In 2000, Strozzi Institute introduced a training program for coaches interested in their somatic approach.

==Strozzi Somatics==
The Strozzi Institute methodology, known as Strozzi Somatics, is used one-on-one and in groups of varying size.

The Strozzi Somatics methodology makes a distinction between soma - the living body in its entirety, and the mechanistic view of the physical body as an assemblage of anatomical parts. Using this first definition the body is regarded as the primary domain of feeling, action, language, and meaning. From this perspective, coaches observe the ways people hold their bodies and how they respond to stress situations, such as verbal or physical surprises. The body’s overall organization in this way is referred to as a somatic shape. Each person’s unique somatic shape is formed by responses to past experiences, positive and negative, which are established as deep, mostly unconscious patterns of muscular activity in the body. Over time these patterns produce conditioned tendencies of reaction to people, situations and environments.
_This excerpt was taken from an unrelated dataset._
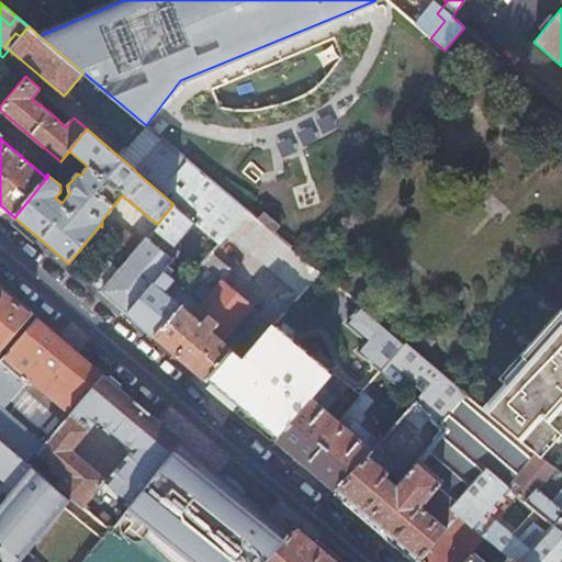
[(157,190),(186,158),(163,138),(135,170),(135,171),(157,190)]
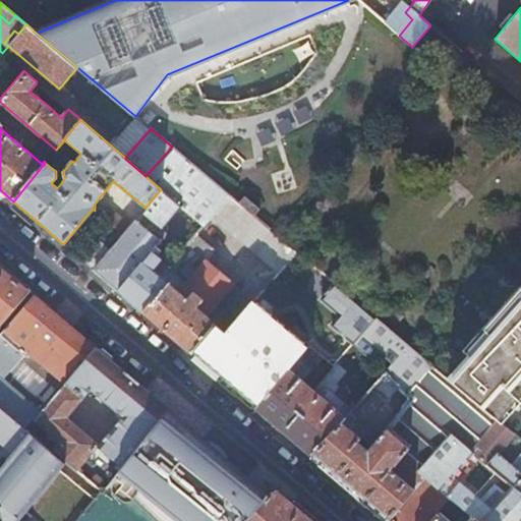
[(142,212),(164,229),(181,206),(204,225),(230,194),(172,147),(146,176),(161,189),(146,208),(142,212)]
Strozzi-Heckler has described the process in which, when an individual is exposed to a stressful stimulus, they revert to this conditioned tendency, limiting their available choices for action. Withdrawal, fear, attempting to dominate, rigidity, and over-accommodation are examples of different conditioned tendency shapes. Because this is a somatic event rather than an exclusively cognitive one, new information or theoretical insight will not shift the response. As an illustration, he describes a team leader who has extensive education in management principles but, especially under stress, comports himself in a way that produces mistrust and resentment from the people he manages, eventually creating significant breakdowns within his team.

===Leadership ===
Strozzi Institute has stressed that leadership characteristics often considered innate are teachable, and can be improved with practice. These traits include: high self awareness and awareness of the environment, being open to possibilities rather than limited to past options, being motivated by a connection to what one cares about,
the ability to deal directly with matters that need attention,
directing attention outward in a way that enables listening and connection with others,
and the ability to coordinate with others and empathize with their concerns.

===Aikido Influence===
Many of the practices taught are adapted from aikido and different forms of meditation.
Aikido movements are presented in a non-martial context and principles of the art such as:
centering oneself, facing an attack, extending outward into the environment, entering into shared space, and blending with the momentum of an incursion, are used as physical metaphors to guide the practice of embodying leadership characteristics.
An aikido dojo, Two Rock Aikido, is located on the Strozzi Institute site in Sonoma.

===Strozzi Bodywork===
Working from the premise that the body and the self are indistinguishable from one another, Strozzi Institute offers training in a style of bodywork developed by Strozzi-Heckler and Hall to produce change in a person's core historical limitations. Strozzi Bodywork involves addressing deeply held muscular contractions (also known as armoring) maintained in the soma using touch, breath, and directed attention. Practitioners train to develop an empathetic, compassionate presence that can build trust and enable them to work with others through a variety of emotional states. Some somatic coaches use Strozzi Bodywork in their coaching sessions.

===Applications===
The Strozzi Somatics methodology has been applied to a broad range of organizations and with diverse populations. These include Fortune 50 companies, U.S. Navy SEALs, U.S. Marines, law enforcement agencies, social justice groups, professional sports teams, as well as urban gang members, prisoners, Olympic athletes, and survivors of sexual trauma.

Strozzi Institute has contributed to U.S. Military counter-insurgency training, integrating somatic practices to enhance soldiers' abilities to connect with others across cultures rather than rely predominantly on force. Strozzi-Heckler has said, "Working with the body gives you a way to do that because it transcends words and language. It takes us to that common core of being human."